His predecessor as chaplaincy coordinator, John Dudley Davies had been expelled from South Africa for witnessing against apartheid. He then went on to be Principal of USPG's College of the Ascension on the Selly Oak mission campus at the same time Humphrey was in charge. John later went on to be Bishop of Shrewsbury. Co-incidentally both had done national service in the RAF. I'm still in touch with John, in his nineties, still writing books with a cutting edge, and getting them published. I'm grateful to have served alongside both, and in their company to have learned what being a missionary priest means for today.

I also learned this evening that church marriage registration is going digital in May this year. No longer will clergy have the painstaking onerous task of filling out church registers in duplicate, with a spare paper copy to send quarterly to the Chief Registrar's office, and all for a pittance. This will be replaced by a form containing all the legally required details, which will then be sent for entry into a national digital database.

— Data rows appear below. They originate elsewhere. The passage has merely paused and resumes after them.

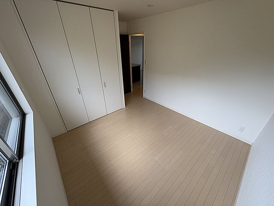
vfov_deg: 85.7
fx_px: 111
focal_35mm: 14
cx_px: 137
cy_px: 103
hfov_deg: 102.1
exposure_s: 1/99
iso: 64
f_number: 2.2
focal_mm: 2.22
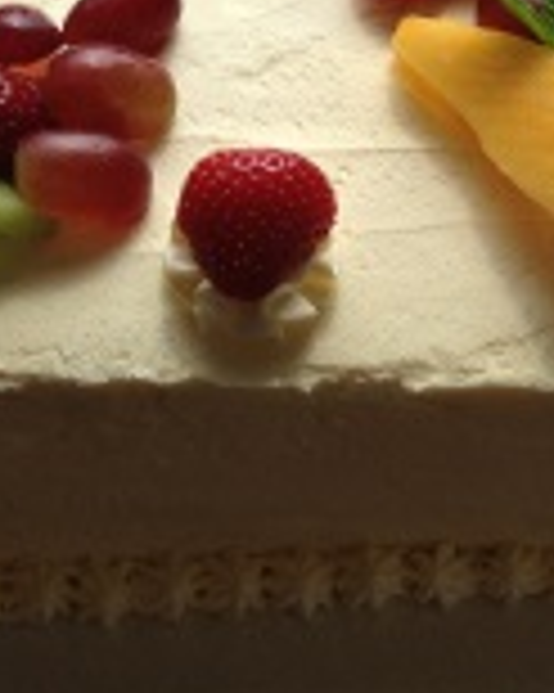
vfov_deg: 19.9
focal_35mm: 94
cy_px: 27
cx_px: 590
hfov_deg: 15.9
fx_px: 1928
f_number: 2.4
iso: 50
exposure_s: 1/889
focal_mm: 4.13
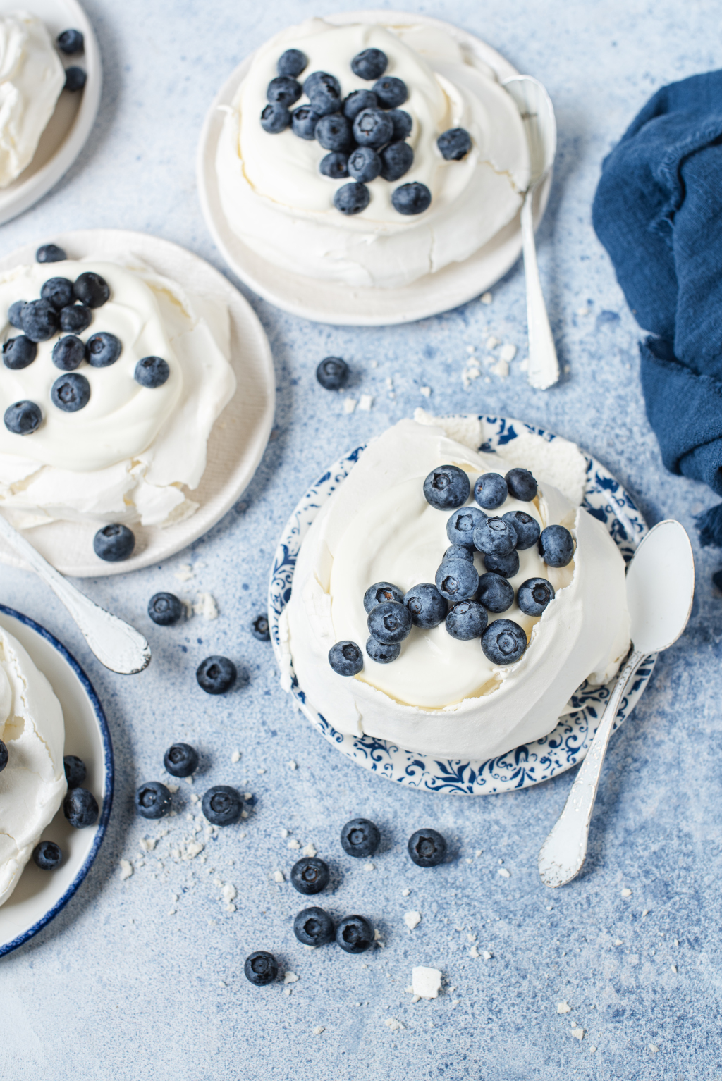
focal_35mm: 50
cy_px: 540
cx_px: 361
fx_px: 1503
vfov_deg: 39.6
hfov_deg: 27.0
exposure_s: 1/60
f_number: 4.5
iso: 125
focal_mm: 50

Records in their present format date back to the Marriage Act of 1820, and maintaining duplicate church registers was always part of the cleric's duty when solemnising marriages. Prior to that there may have been a separate parish register of marriages maintained, or else marriage entries were made, along with baptisms, burials and regular worship events in one grand service register. Ancient parishes like Cardiff St John the Baptist have records dating back to the restoration of the monarchy, still kept in a great fireproof iron document safe in the vestry. 

I very much regret that documentation of this kind becomes redundant in favour of an exclusive digital record. No doubt a signing the register ritual photo opportunity will persist, even if only a paper record is to be signed. I wonder what the carbon footprint is of a register which may have an active life of ten to fifty years depending on frequency of church weddings in a parish, and the combined carbon footprint of an equivalent set of digitized register entries, held on multiple servers in perpetuity? OK, let's say 400 years, as long as some current registers have been preserved. Just for fun, I have emailed the BBC Radio Four 'More or Less' programme team to pose this question to them.